No. You need to get your broke hungover ass back to work to cover what you gambled away betting on the Toilet Bowl.


----------



## Tackleberry (Jan 4, 2019)

Your poll choices should be "Yes" and "I'm a Faggot"


----------



## DragoonSierra (Jan 7, 2019)

And yet NFL attendance is down


----------



## TiggerNits (Jan 8, 2019)

Depends on who's in it.
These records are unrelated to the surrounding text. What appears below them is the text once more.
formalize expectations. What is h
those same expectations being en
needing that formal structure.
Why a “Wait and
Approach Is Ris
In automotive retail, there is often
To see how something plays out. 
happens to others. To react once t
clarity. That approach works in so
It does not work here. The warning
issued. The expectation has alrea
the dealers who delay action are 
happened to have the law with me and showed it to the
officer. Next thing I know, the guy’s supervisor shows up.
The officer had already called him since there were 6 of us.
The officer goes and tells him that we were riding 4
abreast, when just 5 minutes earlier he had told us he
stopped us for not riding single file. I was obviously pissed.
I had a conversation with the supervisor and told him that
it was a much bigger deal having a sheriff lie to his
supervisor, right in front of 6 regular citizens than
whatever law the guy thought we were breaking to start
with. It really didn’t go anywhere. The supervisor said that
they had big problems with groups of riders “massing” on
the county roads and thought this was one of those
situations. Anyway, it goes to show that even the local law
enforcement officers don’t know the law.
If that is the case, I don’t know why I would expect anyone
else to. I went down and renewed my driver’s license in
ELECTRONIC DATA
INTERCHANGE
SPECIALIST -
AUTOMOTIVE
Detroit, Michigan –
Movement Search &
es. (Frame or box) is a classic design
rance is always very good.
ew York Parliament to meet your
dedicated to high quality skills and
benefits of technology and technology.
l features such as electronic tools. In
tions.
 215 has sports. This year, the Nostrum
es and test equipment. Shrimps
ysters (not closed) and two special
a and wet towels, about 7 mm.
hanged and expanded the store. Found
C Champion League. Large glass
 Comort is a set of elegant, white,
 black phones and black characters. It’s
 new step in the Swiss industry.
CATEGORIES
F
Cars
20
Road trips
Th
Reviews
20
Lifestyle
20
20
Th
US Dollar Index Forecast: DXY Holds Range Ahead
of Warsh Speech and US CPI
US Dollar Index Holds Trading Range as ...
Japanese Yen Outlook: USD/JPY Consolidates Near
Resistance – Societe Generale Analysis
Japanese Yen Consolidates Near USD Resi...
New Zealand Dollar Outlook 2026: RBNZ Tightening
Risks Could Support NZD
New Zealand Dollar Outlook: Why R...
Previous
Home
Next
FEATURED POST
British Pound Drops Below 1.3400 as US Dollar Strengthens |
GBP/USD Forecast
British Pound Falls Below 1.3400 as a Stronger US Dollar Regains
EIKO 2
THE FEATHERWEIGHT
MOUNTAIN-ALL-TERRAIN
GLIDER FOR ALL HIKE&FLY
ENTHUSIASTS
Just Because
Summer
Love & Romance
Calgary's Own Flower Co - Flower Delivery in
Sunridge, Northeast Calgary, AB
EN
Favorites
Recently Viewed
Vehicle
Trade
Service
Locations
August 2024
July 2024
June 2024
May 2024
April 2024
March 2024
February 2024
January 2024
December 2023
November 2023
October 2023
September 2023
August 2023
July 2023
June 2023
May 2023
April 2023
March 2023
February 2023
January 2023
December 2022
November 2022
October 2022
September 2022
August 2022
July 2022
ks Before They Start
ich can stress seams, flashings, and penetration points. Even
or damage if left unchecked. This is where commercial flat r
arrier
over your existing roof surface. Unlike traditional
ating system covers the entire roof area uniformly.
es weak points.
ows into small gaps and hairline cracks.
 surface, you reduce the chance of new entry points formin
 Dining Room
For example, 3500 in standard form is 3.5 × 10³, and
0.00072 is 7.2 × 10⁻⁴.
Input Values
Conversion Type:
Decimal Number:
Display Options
If it's the teams from LA, New England, Pittsburgh or Dallas, I can excuse people saying "Who fucking cares" and jerking off to internet porn instead


----------



## RumblyTumbly (Jan 11, 2019)

Even if you don't like football, are you going to turn down a day off?


----------



## IAmNotAlpharius (Jan 23, 2019)

I’d sign that petition.


----------



## UnKillShredDur (Jan 30, 2019)

Football is pointless and should be canceled.


----------



## Corbin Dallas Multipass (Jan 31, 2019)

UnKillFill said:


> Football is pointless and should be canceled.


I'll assume you're european, in which case, yes, the sport you call football is entirely pointless, except to make the FIFA cartel lots and lots of money.

In the US, it does well on its own as a capitalist enterprise, it doesn't function through 3rd world country government corruption.


----------



## UnKillShredDur (Jan 31, 2019)

Corbin Dallas Multipass said:


> I'll assume you're european.


Gonna stop you right there.


----------



## Corbin Dallas Multipass (Jan 31, 2019)

UnKillFill said:


> Gonna stop you right there.


You were way too late, you European soccer loving son of a biscuit eater.


----------



## UnKillShredDur (Jan 31, 2019)

Corbin Dallas Multipass said:


> You were way too late, you European soccer loving son of a biscuit eater.


Soccer is pointless too.


----------



## Ughubughughughughughghlug (Feb 4, 2020)

I had to take a quiz today and I am PISSED AS HELL about it. Monday should definitely be a holiday. I don't give a shit about Jesus-Crucifixion Day or King Nigger Day, nor does most of the country. Super Bowl is an actual event everybody cares about.


----------



## Honka Honka Burning Love (Feb 9, 2020)

Fuck that, just because you are too much of an alcoholic to not get shitfaced the night before work that is a you problem not a government fix problem.


----------